■ THE PROBLEM ■
Could you tally the lines of the entries that carry the string "http"? Reply with the number and nothing more.

■ MATERIAL PROVIDED ■
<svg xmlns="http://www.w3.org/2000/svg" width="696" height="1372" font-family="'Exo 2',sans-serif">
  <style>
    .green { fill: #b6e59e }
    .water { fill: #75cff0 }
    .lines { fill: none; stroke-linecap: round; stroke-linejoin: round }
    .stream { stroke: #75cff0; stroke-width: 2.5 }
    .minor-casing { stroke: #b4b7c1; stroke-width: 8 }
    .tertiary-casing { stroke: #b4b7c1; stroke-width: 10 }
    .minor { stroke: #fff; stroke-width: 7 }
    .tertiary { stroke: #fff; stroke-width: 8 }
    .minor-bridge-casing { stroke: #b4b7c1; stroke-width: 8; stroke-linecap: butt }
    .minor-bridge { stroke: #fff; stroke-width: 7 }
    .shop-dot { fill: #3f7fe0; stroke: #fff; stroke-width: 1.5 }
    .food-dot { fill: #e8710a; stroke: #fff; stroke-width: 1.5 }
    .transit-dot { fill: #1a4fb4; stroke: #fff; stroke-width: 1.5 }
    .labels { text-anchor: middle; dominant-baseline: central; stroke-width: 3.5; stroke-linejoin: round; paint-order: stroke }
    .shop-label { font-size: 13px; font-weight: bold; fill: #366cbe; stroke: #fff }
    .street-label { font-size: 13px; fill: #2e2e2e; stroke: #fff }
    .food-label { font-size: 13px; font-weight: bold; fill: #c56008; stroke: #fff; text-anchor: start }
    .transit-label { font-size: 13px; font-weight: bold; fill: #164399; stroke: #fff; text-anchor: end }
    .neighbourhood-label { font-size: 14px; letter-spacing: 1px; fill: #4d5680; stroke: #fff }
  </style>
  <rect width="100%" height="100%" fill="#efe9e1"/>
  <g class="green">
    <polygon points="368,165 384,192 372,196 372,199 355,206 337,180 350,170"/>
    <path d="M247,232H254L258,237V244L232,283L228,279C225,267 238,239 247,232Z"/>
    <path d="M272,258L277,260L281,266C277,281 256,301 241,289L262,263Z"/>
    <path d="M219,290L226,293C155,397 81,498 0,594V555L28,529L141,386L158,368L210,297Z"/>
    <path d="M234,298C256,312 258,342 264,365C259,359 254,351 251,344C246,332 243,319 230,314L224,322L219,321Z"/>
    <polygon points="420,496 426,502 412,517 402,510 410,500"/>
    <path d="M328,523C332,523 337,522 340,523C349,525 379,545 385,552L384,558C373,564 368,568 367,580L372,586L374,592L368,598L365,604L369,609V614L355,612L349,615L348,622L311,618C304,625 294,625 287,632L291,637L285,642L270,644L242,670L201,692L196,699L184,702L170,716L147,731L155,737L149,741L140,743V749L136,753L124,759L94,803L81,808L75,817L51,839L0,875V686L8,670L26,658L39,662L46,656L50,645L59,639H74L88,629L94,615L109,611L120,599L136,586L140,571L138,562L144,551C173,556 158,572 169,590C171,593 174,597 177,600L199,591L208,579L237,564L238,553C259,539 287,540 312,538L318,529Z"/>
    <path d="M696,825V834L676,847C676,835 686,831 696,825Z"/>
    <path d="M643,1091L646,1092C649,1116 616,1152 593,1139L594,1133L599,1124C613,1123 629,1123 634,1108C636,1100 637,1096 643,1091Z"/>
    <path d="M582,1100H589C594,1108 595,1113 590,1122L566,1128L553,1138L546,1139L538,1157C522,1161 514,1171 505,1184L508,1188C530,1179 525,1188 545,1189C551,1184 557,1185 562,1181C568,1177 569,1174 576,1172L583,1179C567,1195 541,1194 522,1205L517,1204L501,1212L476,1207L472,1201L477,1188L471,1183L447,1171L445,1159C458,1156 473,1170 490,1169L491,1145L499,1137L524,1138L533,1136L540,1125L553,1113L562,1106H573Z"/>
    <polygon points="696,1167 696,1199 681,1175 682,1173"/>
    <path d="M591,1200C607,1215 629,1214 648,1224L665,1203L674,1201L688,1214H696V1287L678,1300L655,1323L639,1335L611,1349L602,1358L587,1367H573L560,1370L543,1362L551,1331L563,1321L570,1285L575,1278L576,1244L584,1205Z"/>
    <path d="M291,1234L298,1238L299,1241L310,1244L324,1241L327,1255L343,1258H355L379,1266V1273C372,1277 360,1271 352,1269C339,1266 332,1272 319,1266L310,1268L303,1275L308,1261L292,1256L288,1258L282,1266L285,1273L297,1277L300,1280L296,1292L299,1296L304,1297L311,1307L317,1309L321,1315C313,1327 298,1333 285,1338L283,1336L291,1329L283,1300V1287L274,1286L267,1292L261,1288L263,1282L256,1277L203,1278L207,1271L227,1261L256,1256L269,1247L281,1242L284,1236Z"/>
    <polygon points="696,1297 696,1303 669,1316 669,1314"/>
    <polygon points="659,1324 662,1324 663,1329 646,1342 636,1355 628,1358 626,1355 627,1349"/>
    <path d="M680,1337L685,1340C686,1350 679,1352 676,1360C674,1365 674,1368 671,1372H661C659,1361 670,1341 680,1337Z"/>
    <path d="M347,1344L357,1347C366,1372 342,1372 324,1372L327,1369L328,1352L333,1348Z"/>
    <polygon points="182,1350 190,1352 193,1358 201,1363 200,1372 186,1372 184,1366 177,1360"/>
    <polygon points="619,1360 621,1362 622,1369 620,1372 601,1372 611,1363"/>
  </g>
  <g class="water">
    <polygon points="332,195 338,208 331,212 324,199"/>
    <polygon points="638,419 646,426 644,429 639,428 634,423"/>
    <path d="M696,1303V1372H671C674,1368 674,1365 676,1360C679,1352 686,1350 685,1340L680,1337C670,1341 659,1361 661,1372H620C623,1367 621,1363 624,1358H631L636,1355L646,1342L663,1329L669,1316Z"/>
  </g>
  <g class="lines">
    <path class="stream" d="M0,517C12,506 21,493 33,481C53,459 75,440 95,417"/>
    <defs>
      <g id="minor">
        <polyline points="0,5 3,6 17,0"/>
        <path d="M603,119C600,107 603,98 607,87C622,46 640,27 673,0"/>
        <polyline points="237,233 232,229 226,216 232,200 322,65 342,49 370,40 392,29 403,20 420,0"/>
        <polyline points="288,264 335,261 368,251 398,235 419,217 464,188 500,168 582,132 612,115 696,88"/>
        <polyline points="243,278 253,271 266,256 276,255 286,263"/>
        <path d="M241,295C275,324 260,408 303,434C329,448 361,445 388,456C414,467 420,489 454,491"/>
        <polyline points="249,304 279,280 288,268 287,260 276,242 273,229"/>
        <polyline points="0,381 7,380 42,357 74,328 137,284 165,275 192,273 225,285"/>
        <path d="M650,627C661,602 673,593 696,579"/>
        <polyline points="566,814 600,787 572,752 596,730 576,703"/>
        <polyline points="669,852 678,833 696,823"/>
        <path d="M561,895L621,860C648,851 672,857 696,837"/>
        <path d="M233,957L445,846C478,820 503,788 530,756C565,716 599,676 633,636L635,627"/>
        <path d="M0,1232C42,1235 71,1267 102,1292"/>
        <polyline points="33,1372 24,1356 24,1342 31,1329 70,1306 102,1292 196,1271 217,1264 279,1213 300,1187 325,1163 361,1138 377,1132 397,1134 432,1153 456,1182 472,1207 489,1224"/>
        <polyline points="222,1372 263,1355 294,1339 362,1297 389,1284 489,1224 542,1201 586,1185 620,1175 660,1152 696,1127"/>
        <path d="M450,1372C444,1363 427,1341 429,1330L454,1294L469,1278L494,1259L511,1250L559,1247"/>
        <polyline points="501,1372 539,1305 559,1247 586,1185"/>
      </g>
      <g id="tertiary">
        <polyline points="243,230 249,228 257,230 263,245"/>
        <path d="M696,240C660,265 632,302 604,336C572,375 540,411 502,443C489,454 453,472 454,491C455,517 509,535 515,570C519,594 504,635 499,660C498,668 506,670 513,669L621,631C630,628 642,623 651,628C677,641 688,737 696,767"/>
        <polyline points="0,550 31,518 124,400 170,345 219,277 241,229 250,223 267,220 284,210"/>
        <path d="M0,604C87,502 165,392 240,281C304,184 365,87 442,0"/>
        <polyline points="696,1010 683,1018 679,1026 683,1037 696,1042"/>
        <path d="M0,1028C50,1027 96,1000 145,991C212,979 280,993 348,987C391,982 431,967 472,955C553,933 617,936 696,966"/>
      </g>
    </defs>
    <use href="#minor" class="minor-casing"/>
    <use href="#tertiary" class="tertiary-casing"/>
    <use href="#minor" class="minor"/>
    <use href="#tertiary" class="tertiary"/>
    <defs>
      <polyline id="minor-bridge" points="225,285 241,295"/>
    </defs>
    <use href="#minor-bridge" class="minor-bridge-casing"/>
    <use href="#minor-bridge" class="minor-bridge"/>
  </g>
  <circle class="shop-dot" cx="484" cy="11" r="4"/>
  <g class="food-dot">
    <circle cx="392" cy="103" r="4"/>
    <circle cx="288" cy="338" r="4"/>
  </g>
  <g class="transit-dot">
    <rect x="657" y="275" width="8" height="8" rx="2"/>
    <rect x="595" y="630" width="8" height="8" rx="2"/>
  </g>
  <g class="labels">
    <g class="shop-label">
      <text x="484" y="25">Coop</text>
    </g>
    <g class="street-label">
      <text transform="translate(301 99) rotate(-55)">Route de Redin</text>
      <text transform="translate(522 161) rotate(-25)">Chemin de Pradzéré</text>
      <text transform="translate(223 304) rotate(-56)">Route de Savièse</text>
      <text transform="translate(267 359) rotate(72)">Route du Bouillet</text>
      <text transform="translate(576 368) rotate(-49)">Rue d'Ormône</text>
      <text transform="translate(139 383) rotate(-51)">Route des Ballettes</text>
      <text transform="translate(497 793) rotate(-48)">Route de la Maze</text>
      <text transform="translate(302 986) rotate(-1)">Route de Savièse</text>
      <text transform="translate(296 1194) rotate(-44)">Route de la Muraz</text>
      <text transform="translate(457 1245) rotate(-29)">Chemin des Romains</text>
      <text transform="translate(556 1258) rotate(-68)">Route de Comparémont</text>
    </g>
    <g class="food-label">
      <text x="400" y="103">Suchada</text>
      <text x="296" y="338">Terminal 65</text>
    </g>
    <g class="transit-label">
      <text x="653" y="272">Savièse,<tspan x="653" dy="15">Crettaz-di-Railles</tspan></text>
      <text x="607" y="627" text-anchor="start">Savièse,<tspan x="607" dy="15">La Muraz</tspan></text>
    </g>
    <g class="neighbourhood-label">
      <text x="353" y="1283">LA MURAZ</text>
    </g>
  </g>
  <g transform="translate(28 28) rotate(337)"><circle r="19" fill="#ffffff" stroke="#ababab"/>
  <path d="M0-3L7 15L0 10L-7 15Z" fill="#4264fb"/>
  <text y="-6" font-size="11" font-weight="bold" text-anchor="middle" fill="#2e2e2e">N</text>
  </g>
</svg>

---

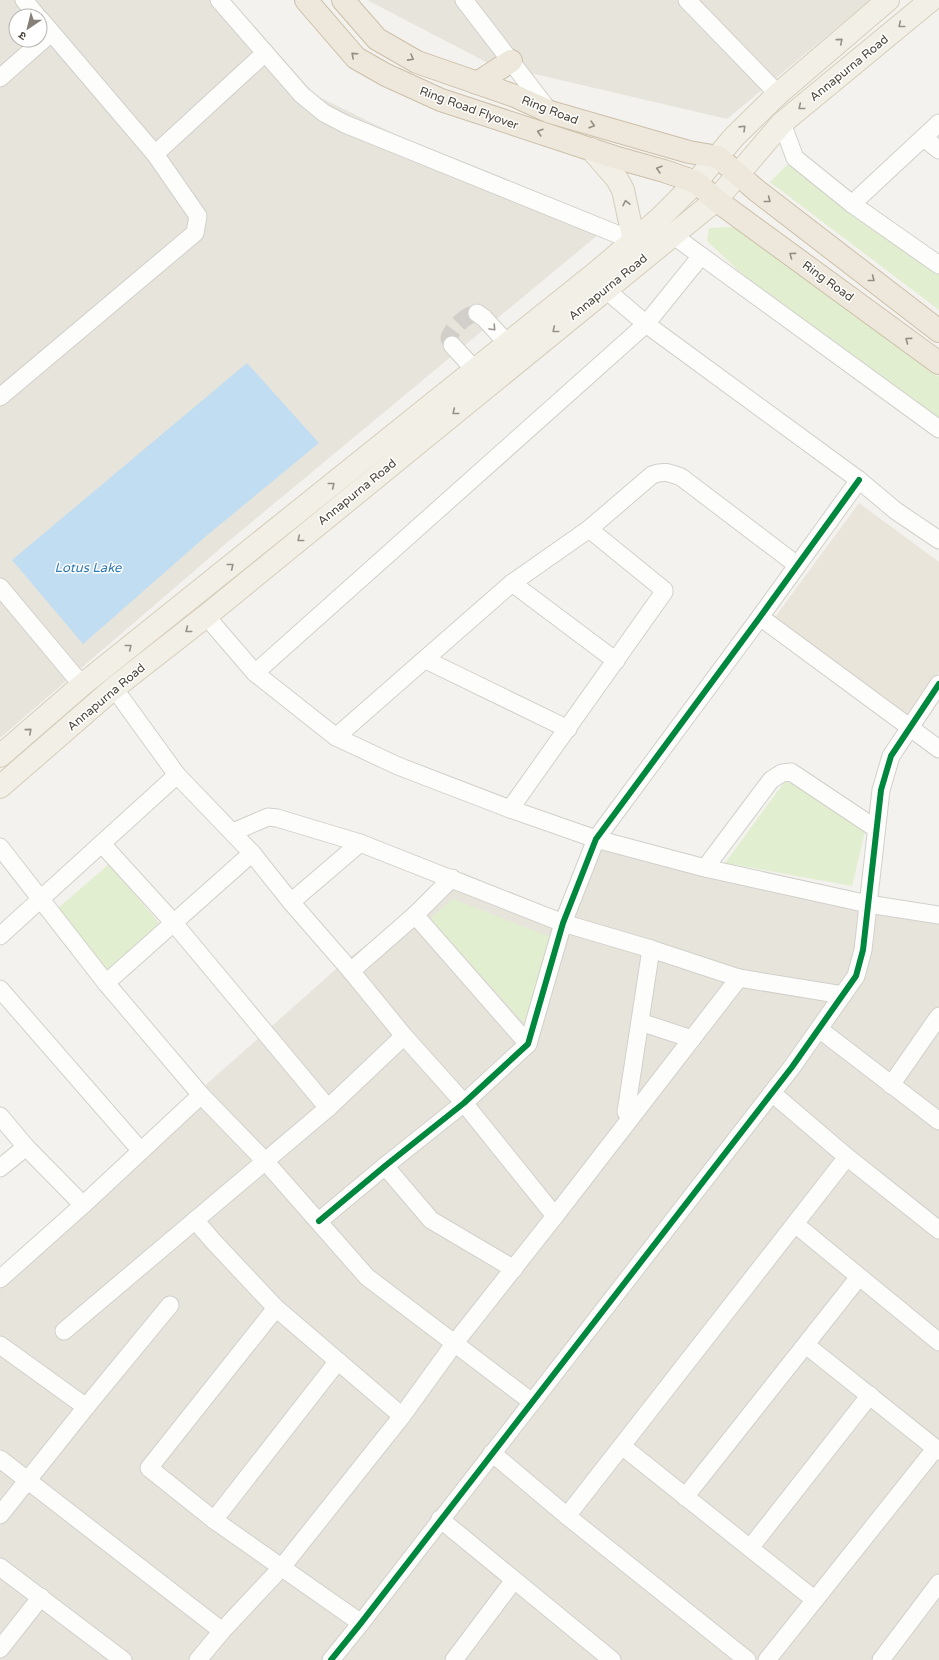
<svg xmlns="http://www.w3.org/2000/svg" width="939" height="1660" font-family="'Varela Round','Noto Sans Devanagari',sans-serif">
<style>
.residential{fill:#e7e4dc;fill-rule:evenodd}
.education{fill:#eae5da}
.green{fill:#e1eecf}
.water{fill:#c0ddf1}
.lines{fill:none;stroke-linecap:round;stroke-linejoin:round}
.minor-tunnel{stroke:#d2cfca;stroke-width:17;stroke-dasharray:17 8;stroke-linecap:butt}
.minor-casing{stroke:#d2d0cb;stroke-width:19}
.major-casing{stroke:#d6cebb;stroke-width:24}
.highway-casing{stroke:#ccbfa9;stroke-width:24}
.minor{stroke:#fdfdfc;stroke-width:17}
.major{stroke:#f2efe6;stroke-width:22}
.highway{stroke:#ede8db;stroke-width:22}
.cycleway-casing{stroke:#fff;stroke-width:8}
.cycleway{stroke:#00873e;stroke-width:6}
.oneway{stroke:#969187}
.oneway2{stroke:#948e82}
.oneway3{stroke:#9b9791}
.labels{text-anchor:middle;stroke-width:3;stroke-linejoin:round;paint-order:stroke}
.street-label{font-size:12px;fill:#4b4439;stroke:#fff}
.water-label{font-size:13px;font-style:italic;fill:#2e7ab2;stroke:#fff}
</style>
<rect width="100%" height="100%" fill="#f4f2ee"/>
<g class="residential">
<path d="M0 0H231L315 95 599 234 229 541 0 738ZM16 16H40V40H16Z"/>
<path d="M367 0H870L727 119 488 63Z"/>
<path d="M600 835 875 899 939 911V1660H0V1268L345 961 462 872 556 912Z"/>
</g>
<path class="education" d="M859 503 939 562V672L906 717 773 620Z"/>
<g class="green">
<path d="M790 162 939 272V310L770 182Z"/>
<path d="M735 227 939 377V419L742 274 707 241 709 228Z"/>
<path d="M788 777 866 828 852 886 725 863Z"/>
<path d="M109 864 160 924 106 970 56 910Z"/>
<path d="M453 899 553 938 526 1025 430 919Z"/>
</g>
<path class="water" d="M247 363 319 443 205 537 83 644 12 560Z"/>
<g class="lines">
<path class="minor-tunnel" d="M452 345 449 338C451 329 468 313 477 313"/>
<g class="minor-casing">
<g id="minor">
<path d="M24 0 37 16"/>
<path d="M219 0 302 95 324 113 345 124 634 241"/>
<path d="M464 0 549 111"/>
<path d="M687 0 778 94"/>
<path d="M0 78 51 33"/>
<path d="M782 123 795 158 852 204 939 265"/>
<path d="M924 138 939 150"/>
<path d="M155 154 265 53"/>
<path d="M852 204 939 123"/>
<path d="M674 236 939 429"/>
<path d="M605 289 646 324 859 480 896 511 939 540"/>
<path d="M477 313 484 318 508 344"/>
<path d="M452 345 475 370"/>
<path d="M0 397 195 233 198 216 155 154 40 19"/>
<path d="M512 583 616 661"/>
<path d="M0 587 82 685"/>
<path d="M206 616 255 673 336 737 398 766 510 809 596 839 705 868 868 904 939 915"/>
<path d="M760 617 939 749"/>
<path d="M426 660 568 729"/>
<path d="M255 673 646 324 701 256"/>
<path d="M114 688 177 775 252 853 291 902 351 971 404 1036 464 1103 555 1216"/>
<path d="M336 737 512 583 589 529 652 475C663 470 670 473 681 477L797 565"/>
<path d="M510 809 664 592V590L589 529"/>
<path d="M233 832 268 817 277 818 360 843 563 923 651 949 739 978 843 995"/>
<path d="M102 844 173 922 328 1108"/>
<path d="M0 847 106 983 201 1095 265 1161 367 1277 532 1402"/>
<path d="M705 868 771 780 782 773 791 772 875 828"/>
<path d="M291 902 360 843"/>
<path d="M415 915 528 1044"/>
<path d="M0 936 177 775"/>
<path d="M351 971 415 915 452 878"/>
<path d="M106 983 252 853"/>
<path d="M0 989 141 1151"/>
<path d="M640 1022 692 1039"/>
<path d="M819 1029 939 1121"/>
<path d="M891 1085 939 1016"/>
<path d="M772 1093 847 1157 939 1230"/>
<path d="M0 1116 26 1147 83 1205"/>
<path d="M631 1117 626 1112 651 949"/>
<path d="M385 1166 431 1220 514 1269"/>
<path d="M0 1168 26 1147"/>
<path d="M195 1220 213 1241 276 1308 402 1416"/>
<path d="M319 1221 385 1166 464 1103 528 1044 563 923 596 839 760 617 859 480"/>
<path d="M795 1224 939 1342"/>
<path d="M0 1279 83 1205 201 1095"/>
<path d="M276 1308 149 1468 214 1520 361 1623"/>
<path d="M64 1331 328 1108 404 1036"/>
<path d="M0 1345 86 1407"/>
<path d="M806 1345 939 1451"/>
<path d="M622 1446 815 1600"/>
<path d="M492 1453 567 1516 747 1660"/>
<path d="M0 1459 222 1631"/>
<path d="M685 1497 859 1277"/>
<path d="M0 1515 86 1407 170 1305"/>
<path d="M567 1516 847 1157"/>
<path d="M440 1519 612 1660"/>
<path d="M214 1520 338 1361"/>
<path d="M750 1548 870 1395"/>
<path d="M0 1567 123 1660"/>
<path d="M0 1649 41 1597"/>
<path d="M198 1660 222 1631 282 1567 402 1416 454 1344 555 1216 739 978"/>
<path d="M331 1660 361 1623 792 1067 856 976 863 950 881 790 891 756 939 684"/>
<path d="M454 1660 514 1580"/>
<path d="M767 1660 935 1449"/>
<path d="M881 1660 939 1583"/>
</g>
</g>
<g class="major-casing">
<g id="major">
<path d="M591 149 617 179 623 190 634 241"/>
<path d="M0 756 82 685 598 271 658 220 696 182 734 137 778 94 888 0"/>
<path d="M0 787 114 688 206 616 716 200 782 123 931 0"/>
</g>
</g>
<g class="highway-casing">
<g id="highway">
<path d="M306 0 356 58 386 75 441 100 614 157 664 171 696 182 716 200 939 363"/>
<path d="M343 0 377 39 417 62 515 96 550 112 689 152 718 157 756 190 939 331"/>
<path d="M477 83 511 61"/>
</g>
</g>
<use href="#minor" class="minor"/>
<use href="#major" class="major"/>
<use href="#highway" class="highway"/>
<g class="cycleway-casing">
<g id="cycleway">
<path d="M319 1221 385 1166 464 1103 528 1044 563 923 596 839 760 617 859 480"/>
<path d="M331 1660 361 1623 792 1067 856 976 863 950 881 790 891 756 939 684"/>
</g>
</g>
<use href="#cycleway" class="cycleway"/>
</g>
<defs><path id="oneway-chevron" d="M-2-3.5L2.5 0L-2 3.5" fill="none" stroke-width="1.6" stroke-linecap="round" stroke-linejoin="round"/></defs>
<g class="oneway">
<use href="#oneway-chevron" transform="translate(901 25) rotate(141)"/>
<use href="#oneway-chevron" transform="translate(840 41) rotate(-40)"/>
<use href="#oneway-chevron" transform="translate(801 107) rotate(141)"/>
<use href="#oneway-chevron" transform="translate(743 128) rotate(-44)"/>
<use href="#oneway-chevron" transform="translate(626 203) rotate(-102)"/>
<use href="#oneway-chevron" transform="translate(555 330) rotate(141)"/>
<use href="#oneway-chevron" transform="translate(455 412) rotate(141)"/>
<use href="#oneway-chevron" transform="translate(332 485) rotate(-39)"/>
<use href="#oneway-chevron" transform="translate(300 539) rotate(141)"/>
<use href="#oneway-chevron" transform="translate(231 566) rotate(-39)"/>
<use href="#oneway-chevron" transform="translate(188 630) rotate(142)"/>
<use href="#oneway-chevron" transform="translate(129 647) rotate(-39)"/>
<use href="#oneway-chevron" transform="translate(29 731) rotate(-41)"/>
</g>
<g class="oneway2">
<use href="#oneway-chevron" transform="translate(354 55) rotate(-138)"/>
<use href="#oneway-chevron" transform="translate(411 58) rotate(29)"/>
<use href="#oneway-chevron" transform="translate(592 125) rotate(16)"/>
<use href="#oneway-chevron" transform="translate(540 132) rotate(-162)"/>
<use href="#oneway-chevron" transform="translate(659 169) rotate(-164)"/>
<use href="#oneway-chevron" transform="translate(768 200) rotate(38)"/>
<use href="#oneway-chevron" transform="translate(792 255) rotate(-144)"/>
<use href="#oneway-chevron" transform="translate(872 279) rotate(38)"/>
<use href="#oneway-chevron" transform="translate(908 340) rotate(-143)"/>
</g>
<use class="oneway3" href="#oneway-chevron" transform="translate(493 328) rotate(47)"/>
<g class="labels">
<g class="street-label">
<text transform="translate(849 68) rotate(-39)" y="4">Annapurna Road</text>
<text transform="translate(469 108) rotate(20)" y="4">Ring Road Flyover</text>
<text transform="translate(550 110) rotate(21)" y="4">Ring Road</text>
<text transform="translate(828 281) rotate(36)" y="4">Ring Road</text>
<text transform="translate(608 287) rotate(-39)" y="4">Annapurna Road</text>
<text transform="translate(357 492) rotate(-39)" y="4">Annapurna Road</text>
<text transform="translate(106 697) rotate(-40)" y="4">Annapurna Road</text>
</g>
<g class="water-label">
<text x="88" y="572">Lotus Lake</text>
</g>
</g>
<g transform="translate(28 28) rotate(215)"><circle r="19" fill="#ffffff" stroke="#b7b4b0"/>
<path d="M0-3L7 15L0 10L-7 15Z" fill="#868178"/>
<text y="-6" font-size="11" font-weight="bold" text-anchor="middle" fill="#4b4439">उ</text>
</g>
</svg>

■ REPLY TO THE TASK ■
2